La Puglia. «Ed è perciò che si può fare un ragionamento in parallelo con Taranto _ estende il discorso Migaleddu _ Nelle aree più vicine all'Ilva l'eccesso di mortalità è di 121 per gli uomini e 127 per le donne. Ma a Sassari e a Porto Torres, con la diminuzione delle attività produttive pesanti, quei valori sarebbero dovuti diminuire. Invece si è costretti a registrare un aumento degli adeno-carcinomi e un incremento di decessi».

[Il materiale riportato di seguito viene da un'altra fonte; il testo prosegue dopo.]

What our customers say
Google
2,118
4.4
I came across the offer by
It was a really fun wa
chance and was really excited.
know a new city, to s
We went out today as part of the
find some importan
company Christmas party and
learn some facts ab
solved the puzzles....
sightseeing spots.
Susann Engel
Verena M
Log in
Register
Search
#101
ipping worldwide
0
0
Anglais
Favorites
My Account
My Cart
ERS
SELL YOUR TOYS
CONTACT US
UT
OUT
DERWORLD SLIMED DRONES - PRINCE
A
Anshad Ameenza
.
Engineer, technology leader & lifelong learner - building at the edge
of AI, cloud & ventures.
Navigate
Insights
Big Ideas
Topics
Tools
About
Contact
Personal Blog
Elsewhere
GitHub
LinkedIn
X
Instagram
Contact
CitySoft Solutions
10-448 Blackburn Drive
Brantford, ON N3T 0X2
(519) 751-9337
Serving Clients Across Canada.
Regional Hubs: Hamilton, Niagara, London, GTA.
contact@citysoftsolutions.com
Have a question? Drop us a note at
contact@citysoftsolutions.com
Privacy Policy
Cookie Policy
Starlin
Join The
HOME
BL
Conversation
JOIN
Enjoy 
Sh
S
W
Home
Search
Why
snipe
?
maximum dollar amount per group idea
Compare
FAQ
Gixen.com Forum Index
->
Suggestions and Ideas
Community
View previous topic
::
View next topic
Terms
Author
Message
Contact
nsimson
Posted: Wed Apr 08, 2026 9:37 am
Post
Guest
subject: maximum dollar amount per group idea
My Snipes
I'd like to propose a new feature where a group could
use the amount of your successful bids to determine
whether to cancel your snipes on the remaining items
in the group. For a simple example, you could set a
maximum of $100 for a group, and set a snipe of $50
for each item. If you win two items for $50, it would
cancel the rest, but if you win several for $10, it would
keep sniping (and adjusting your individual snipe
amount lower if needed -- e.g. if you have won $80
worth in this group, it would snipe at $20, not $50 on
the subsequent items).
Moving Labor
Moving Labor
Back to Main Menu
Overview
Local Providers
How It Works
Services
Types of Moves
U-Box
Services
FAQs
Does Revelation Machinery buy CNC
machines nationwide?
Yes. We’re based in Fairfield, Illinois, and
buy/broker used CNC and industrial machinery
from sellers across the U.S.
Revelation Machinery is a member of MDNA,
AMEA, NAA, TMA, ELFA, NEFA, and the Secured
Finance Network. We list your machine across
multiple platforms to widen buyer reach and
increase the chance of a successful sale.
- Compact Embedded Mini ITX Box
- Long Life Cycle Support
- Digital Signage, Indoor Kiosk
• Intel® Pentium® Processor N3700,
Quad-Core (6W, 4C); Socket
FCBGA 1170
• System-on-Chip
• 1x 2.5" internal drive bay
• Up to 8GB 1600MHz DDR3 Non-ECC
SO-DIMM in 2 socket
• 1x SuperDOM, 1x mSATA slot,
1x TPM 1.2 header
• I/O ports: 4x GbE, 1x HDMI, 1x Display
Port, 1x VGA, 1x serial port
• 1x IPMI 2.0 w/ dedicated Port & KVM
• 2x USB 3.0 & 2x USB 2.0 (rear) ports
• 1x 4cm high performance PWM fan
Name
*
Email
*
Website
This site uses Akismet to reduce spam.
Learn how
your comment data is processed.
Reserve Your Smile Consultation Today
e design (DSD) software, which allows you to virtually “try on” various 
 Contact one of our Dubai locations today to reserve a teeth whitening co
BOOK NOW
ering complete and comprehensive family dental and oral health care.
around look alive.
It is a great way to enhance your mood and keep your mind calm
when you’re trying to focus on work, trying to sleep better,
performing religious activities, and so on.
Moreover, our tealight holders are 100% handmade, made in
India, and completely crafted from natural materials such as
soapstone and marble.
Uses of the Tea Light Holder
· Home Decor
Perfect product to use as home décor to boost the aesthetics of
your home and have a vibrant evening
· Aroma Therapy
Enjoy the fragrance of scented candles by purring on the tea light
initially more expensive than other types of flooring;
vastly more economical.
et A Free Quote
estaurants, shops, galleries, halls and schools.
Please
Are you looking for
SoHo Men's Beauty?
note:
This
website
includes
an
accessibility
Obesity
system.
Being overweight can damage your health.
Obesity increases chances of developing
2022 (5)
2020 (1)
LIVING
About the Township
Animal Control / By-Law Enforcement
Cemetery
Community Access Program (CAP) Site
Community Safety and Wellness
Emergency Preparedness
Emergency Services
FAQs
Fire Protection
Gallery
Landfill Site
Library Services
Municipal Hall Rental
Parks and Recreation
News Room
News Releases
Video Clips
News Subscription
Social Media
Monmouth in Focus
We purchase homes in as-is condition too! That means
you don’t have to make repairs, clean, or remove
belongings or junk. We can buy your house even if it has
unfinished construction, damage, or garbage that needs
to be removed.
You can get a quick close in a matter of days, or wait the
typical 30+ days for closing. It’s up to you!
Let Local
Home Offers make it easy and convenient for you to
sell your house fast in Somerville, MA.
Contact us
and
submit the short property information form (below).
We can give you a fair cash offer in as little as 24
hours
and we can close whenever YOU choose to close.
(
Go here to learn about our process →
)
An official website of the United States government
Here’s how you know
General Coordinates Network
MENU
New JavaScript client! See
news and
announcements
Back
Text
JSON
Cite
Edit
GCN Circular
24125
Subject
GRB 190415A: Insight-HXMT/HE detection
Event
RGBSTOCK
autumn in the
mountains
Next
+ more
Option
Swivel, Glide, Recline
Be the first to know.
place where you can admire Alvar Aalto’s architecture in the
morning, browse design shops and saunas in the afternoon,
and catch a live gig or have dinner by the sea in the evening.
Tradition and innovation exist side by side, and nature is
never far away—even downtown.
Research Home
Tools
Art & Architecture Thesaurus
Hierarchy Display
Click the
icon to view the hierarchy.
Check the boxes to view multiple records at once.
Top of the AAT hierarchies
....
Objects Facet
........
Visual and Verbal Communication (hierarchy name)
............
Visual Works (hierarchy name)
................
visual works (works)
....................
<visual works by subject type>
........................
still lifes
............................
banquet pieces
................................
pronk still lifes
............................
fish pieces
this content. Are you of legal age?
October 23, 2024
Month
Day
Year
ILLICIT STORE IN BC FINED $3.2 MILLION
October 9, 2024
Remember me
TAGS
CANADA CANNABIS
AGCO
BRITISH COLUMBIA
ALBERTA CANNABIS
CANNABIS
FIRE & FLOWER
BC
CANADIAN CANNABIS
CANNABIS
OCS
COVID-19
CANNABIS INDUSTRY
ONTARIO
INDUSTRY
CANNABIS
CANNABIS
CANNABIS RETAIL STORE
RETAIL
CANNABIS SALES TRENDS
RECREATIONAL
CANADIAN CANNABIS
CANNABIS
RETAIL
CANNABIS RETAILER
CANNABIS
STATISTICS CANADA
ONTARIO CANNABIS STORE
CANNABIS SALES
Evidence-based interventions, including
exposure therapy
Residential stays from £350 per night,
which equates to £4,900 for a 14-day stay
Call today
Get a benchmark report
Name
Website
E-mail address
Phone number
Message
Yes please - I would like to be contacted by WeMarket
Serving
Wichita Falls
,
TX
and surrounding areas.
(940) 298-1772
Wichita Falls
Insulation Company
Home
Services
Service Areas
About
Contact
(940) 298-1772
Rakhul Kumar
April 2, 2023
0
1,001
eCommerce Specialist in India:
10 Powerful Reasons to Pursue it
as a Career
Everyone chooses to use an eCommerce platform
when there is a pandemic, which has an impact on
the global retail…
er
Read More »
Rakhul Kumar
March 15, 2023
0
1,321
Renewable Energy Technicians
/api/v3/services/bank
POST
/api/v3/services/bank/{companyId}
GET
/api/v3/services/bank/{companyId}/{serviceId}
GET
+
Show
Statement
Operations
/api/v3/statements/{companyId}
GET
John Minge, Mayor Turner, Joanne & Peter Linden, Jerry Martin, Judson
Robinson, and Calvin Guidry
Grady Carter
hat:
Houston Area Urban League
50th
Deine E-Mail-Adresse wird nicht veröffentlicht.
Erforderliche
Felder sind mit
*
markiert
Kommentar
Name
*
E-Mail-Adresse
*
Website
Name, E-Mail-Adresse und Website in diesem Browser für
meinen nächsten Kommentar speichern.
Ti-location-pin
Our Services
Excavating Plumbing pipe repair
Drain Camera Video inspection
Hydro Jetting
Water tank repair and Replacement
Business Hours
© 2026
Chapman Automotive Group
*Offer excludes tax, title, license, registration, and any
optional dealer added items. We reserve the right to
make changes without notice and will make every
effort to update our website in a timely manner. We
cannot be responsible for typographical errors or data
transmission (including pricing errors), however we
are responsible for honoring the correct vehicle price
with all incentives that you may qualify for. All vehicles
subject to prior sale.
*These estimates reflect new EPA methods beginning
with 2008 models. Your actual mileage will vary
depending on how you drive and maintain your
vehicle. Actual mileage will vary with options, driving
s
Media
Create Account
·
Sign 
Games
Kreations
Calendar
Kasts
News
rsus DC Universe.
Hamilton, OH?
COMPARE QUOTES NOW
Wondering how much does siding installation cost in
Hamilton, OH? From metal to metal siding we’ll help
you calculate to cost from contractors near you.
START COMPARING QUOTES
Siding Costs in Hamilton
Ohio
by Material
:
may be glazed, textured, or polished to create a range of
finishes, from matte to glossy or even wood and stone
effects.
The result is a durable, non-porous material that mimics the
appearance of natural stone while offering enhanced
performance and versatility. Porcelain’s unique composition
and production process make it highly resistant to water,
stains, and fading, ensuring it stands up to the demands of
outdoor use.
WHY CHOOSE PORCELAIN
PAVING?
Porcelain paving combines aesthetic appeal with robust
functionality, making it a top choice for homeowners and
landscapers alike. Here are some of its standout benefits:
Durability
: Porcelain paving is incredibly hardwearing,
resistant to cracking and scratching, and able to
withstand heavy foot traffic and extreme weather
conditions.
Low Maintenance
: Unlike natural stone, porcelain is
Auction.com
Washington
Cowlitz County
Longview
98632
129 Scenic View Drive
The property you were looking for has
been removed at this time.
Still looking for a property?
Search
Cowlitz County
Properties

Le cause. «Il che si spiega con due ragioni di fondo _ sostiene il medico _ Da una parte, il maggiore coinvolgimento femminile attesta come l'inquinamento ambientale non sia circoscritto alla sola industria. Dall'altra, mostra come le donne siano più esposte al pericolo di tumori quando, come nel nord-ovest sardo, il loro assetto ormonale è costretto, per difendersi, a liberare enzimi alla base dei processi di detossificazione. Una reazione naturale ai fattori inquinanti che in genere crea benefici all'organismo. Ma che a volte mette in moto processi metabolici in grado di contribuire a generare carcinomi». «Insomma, purtroppo la conclusione è una sola: restare sistematicamente esposti al benzene e ad altri veleni causa una possibilità di ammalarsi di tumore, e di morire, molto superiore», afferma in ultima analisi Vincenzo Migaleddu.